Tack Jan, Wyndaele Jean-Jacques, Ligozio Greg, Egermark Mathias
University of Leuven, Gastroenterology Section, Leuven.
Drug Healthc Patient Saf. 2012;4:127-39. doi: 10.2147/DHPS.S26580. Epub 2012 Sep 27.
Constipation is a common side effect of antimuscarinic treatment for overactive bladder (OAB). This review evaluates the incidence and impact of constipation on the lives of patients with OAB being treated with darifenacin.
Constipation data from published Phase III and Phase IIIb/IV darifenacin studies were reviewed and analyzed. Over 4000 patients with OAB (aged 18-89 years; ≥80% female) enrolled in nine studies (three Phase III [data from these fixed-dose studies were pooled and provide the primary focus for this review], three Phase IIIb, and three Phase IV). The impact of constipation was assessed by discontinuations, use of concomitant laxatives, patient-reported perception of treatment, and a bowel habit questionnaire.
In the pooled Phase III trials, 14.8% (50/337) of patients on darifenacin 7.5 mg/day and 21.3% (71/334) on 15 mg/day experienced constipation compared with 12.6% (28/223) and 6.2% (24/388) with tolterodine and placebo, respectively. In addition, a few patients discontinued treatment due to constipation (0.6% [2/337], 1.2% [4/334], 1.8% [4/223], and 0.3% [1/388] in the darifenacin 7.5 mg/day or 15 mg/day, tolterodine, and placebo groups, respectively), or required concomitant laxatives (3.3% [11/337], 6.6% [22/334], 7.2% [16/223], and 1.5% [6/388] in the darifenacin 7.5 mg/day or 15 mg/day, tolterodine, and placebo groups, respectively). Patient-reported perception of treatment quality was observed to be similar between patients who experienced constipation and those who did not. During the long-term extension study, a bowel habit questionnaire showed only small numerical changes over time in frequency of bowel movements, straining to empty bowels, or number of days with hard stools.

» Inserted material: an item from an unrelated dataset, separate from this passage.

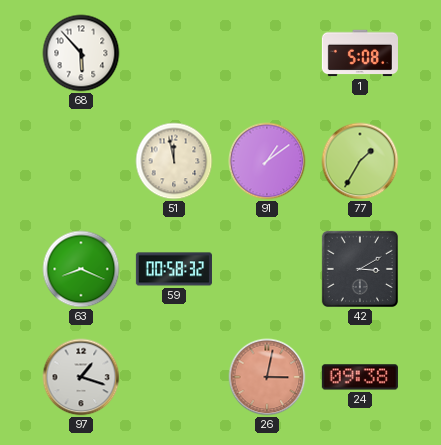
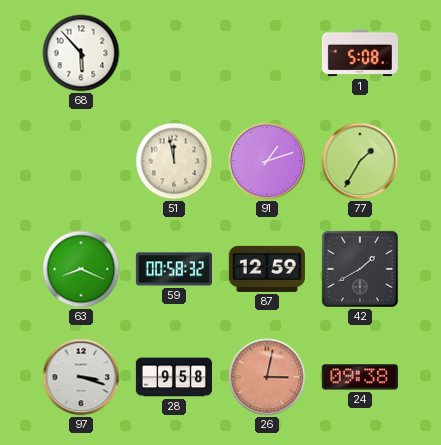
91: 1:09 -> 1:12
87: none -> 12:59
42: 3:10 -> 1:40
97: 1:18 -> 3:18
28: none -> 9:58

While constipation associated with darifenacin was reported in ≤21% of the patient population, it only led to concomitant laxative use in approximately one-third of these patients and a low incidence of treatment discontinuation. These data suggest that constipation did not impact patient perception of treatment quality.
便秘是治疗膀胱过度活动症(OAB)的抗毒蕈碱药物常见的副作用。本综述评估了服用达非那新治疗的OAB患者便秘的发生率及其对生活的影响。
对已发表的达非那新III期和IIIb/IV期研究中的便秘数据进行回顾和分析。9项研究纳入了4000多名OAB患者(年龄18 - 89岁;女性≥80%)(3项III期研究[这些固定剂量研究的数据进行了汇总并为本综述提供主要重点],3项IIIb期研究和3项IV期研究)。通过停药情况、同时使用泻药的情况、患者报告的治疗感受以及排便习惯问卷来评估便秘的影响。
在汇总的III期试验中,服用7.5毫克/天达非那新的患者中有14.8%(50/337)出现便秘,服用15毫克/天的患者中有21.3%(71/334)出现便秘,而服用托特罗定和安慰剂的患者中这一比例分别为12.6%(28/223)和6.2%(24/388)。此外,有少数患者因便秘停药(7.5毫克/天或15毫克/天达非那新组分别为0.6%[2/337]、1.2%[4/334],托特罗定组为1.8%[4/223],安慰剂组为0.3%[1/388]),或需要同时使用泻药(7.5毫克/天或15毫克/天达非那新组分别为3.3%[11/337]、6.6%[22/334],托特罗定组为7.2%[16/223],安慰剂组为1.5%[6/388])。观察发现,出现便秘的患者和未出现便秘的患者报告的治疗质量感受相似。在长期延长期研究中,一份排便习惯问卷显示,随着时间推移,排便频率、排便费力程度或硬便天数仅有微小的数值变化。
虽然报告显示服用达非那新的患者中便秘发生率≤21%,但其中只有约三分之一的患者因此同时使用泻药,且停药发生率较低。这些数据表明便秘并未影响患者对治疗质量的感受。